**Task item A**
Condense the paragraph of the forum post that begins "I am trying to build a custom" into one or two shorter sentences that keep its main facts.

**Supplied passage**
"Unable to evaluate the loss function. Check the loss function and ensure it runs successfully": `gradient` can't access the custom loss function

5 次查看(过去 30 天)
I am trying to build a custom reinforcement learning environment with multiple agents having their own policy network for a project, and I have stuck in the training part (trying to follow a similar approach with this example)
My policy network accepts an array of size 21 as input and outputs a single element from [-1, 0, 1].
I have the following code (multiple-file code shortened into a single file; sorry for the mess):
clear
close all
%% Model parameters
T_init = 0;
T_final = 100;
dt = 1;
rng("shuffle")
baseEnv = baseEnvironment();
p1_pos = randi(baseEnv.L,1);
p2_pos = randi(baseEnv.L,1);
while p1_pos == p2_pos
p2_pos = randi(baseEnv.L,1);
end
rng("shuffle")

**Supplied material**
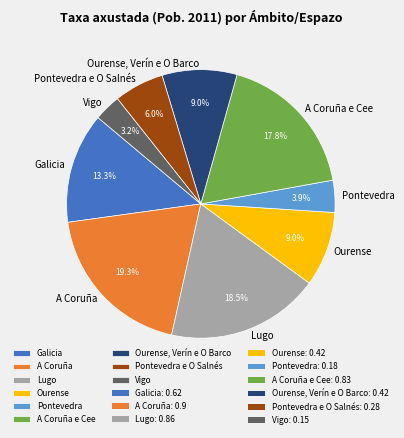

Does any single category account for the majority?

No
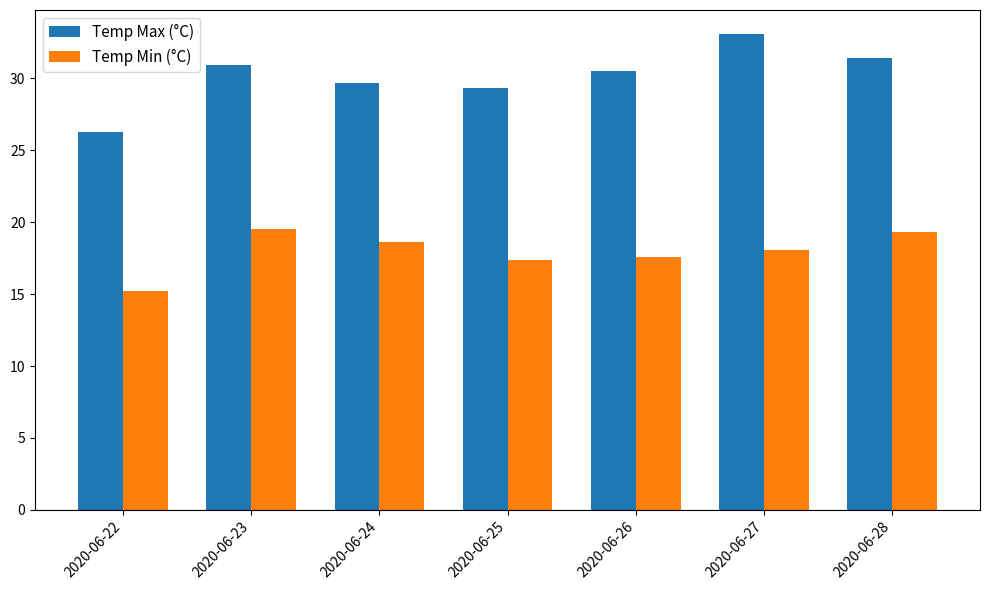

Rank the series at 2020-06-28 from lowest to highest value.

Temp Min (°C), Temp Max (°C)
* * *
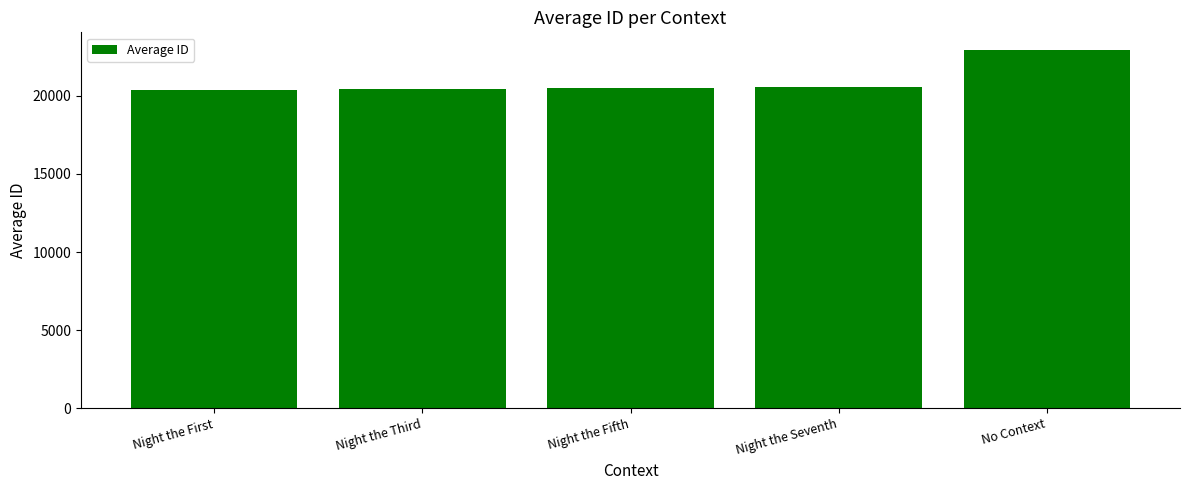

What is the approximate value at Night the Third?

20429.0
--
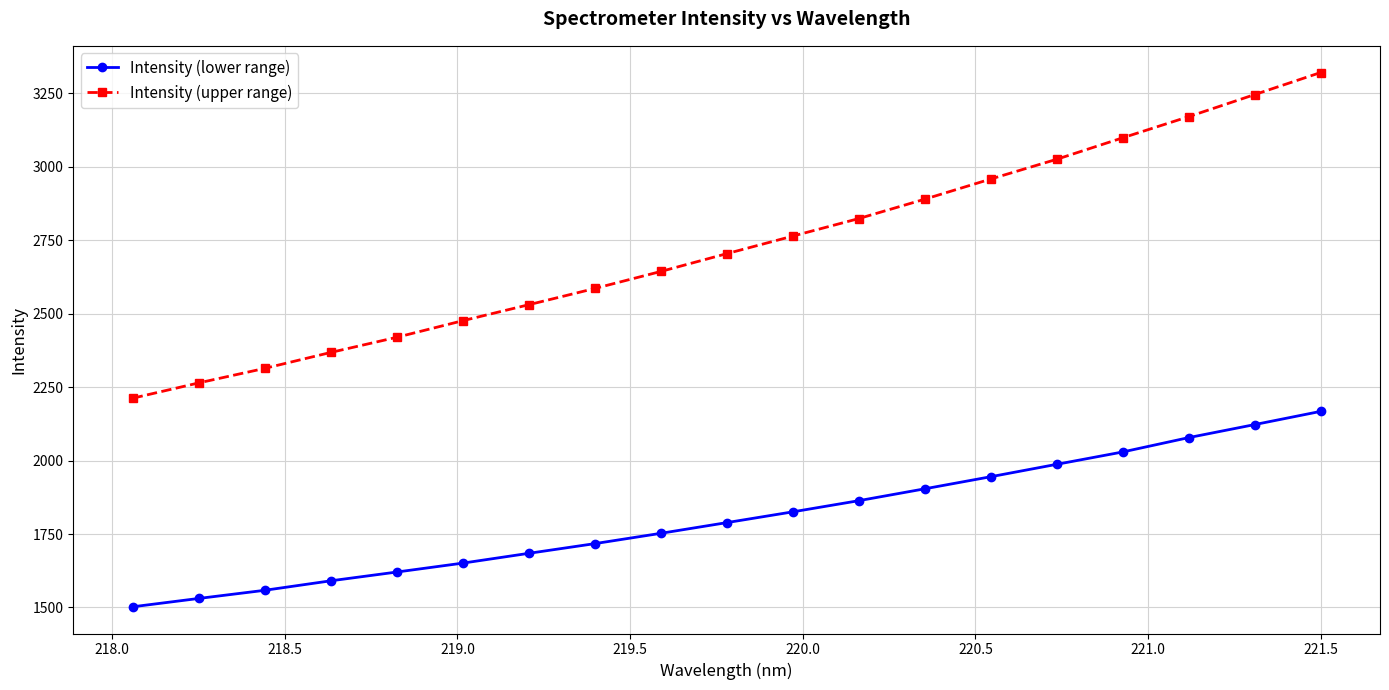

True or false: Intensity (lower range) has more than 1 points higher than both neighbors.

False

**Task item B**
In the records, copy everything from the line that contains "Does any single" down to the line that contains "Rank the series", with both of those lines included. Please leave the pictures out of your answer.

**Worked solution A**
The poster is building a custom multi-agent reinforcement learning environment for a project, with each agent using its own policy network. They are stuck on training and are trying to follow an approach similar to an example.

**Worked solution B**
Does any single category account for the majority?

No

Rank the series at 2020-06-28 from lowest to highest value.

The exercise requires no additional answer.